Yesterday, I read an article in the Saskatoon Star-Phoenixabout Saskatchewan’s oldest cemetery, known to archaeologists as the Gray site. It was written by Bill Waiser. I have no large window into the life and times of Bill Waiser, but we know each other and there is mutual respect. He wrote of a 7,000-year-old burial ground that is protected from pot-hunters only because its location is not public knowledge.

The huge site that I care about is also protected by a blessed ignorance. Tourists are not encouraged to go there. Early in the past century homesteaders were encouraged by Ottawa and the railways to settle on land that should not have been cultivated. The land was cleared of stones. In the immense stone piles were stories of the past. Destroying the stone configurations left by the Blackfoot and their predecessors was like burning pages from the only copy of a history book.

I once journeyed with a party of amateur archaeologists into my beloved country to take night-time photographs of a boulder covered with incisions made by human hands. There was no certain way of knowing the sense of the message or the time it was carved. I was able to turn away from the lights of distant communities to see only the immense star-studded sky. As I wrote later, the barrier between present and past seemed thin as paper.

There are still stones in the grassland that are undisturbed. People who understand and care know that removing one stone is tantamount to erasing a word in a language we cannot read. I was once with a party that excavated at a site that may have been occupied intermittently for about 7,000 years. We found stacked buffalo skulls that revealed ancient mysticisms. Projectile points found in the area were shaped before the building of the first Egyptian pyramid.

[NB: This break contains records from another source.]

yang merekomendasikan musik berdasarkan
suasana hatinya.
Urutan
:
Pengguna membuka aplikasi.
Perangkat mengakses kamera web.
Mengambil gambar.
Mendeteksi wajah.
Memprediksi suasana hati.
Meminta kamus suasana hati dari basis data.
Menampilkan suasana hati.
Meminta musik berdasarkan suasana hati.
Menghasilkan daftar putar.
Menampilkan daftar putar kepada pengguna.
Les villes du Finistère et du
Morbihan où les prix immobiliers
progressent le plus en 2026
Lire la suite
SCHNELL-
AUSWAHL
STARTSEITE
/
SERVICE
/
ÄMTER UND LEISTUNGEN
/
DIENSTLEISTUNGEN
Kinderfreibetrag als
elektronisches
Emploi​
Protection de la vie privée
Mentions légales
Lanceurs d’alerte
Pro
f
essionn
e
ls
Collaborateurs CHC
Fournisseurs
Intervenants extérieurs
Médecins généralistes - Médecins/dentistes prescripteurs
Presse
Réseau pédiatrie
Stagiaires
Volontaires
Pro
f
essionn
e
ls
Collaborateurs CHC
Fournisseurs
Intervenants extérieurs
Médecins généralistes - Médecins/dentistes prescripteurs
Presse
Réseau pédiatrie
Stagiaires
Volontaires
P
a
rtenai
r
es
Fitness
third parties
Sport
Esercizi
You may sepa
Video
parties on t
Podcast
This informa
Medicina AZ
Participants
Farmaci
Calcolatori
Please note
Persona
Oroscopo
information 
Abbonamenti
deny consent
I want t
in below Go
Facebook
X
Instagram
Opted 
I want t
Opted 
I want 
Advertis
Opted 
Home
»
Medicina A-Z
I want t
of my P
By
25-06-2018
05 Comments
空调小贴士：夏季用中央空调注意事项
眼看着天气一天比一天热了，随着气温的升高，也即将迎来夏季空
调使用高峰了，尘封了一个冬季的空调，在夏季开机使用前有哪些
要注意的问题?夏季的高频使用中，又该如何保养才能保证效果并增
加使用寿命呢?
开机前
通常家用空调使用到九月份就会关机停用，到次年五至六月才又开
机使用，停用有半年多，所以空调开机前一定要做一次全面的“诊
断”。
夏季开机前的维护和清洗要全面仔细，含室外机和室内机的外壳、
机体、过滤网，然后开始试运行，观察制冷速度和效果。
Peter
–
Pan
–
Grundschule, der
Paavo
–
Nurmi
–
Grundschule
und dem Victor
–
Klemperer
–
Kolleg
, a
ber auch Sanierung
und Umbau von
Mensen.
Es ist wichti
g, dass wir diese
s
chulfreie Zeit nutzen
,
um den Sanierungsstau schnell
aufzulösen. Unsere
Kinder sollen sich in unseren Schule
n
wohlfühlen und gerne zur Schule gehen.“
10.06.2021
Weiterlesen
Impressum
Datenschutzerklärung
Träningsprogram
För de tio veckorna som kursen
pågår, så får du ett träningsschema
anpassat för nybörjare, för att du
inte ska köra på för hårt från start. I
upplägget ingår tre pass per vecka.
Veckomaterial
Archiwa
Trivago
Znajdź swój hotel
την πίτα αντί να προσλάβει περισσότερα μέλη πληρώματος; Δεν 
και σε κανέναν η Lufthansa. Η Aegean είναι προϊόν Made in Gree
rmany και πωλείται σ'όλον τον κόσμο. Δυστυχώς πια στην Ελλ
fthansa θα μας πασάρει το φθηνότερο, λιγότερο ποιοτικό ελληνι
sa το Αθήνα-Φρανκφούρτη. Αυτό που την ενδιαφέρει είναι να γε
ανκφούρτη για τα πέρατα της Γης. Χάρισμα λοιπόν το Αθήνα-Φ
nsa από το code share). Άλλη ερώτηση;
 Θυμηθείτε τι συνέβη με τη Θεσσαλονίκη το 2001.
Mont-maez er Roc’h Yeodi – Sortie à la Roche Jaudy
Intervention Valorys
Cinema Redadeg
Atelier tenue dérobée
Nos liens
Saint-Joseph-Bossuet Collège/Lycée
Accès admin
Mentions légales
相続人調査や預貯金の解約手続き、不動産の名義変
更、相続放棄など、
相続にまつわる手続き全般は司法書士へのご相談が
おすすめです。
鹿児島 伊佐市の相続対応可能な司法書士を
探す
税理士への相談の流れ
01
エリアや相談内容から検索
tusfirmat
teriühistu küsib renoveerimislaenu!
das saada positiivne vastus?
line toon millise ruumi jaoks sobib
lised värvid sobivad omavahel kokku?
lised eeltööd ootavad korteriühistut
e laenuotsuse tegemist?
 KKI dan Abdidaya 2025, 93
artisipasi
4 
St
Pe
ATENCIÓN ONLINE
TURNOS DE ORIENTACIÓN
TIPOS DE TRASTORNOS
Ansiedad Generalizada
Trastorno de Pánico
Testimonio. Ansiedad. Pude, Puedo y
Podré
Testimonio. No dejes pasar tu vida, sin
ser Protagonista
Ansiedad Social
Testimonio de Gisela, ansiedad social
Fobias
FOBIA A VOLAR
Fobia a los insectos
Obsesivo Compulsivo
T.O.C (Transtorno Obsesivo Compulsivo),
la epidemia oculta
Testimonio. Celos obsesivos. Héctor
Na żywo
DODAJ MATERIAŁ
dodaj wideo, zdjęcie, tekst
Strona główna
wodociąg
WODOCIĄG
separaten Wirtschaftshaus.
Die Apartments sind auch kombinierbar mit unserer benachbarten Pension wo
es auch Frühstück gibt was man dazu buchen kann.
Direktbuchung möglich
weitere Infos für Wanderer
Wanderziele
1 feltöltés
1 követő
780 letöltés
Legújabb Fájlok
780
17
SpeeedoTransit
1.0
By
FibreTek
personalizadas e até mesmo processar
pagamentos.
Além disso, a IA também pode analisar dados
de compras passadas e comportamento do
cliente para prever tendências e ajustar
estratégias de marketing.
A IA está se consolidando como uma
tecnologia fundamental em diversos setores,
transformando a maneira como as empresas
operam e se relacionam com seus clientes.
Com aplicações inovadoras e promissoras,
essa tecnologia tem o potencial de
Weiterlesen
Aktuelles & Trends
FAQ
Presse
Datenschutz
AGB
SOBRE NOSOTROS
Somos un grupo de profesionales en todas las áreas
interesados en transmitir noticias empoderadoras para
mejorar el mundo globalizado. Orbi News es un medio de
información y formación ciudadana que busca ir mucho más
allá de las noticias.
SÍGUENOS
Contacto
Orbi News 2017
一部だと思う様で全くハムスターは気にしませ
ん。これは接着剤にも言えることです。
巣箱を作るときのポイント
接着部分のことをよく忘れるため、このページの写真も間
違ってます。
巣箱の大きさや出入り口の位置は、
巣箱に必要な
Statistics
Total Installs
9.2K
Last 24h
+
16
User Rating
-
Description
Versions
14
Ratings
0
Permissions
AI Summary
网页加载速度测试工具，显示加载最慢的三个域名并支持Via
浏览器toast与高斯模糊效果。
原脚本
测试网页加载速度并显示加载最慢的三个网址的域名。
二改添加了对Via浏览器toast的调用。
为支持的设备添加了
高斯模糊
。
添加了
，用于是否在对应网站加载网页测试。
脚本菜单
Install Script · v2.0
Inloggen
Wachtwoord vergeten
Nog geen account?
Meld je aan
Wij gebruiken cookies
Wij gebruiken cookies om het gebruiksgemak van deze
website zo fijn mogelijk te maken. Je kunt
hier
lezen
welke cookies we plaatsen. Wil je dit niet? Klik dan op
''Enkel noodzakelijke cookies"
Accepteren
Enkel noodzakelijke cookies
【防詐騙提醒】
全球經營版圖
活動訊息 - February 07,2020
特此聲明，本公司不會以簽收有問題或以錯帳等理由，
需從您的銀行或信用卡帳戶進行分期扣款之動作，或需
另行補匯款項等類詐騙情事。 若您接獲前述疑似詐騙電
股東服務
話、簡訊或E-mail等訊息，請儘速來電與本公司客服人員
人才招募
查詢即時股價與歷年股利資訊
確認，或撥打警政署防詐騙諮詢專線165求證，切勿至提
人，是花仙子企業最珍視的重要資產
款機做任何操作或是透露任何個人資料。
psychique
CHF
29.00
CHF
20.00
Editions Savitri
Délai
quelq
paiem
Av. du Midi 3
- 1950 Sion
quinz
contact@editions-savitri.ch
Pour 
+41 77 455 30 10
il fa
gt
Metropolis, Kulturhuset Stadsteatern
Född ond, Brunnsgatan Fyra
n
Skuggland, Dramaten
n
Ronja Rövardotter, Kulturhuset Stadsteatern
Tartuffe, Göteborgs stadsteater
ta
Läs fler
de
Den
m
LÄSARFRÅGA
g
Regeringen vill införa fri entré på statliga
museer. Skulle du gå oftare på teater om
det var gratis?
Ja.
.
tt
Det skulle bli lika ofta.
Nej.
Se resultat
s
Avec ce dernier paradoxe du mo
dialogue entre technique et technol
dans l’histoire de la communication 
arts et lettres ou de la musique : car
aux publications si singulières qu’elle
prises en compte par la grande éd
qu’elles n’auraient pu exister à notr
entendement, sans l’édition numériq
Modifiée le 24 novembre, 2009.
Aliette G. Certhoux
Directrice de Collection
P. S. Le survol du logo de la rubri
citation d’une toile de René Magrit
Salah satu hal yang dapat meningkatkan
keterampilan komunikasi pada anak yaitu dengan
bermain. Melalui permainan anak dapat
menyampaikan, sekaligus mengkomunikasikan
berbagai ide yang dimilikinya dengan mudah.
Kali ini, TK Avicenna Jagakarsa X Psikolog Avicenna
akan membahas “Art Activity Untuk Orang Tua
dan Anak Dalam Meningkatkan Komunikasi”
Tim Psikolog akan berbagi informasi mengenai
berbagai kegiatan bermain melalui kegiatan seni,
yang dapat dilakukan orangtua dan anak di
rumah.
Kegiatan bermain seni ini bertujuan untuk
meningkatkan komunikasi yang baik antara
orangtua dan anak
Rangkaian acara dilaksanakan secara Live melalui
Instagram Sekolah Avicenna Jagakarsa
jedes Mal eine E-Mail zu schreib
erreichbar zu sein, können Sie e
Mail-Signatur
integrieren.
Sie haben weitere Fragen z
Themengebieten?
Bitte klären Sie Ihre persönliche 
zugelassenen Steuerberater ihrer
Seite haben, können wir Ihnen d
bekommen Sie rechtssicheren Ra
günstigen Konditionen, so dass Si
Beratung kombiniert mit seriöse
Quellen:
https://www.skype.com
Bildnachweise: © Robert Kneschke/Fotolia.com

I have seen graves of the people who were here before us desecrated by crude oil storage tanks. I knew the site as a child when the ravine was filled with a mass of bleached bison bones. The graves of the hunters were on the hill. The storage tanks are there now. There was no archaeological survey made before the tanks were put in place.

My family came to Canada after the Indian treaties were signed. Innocently, they subscribed to the belief that the people we called Indians must be made into carbon copies of whites or else must be made to disappear. So did I, a long time ago. Now I am ashamed of my country. And I am angry with politicians in Ottawa who make me feel ashamed.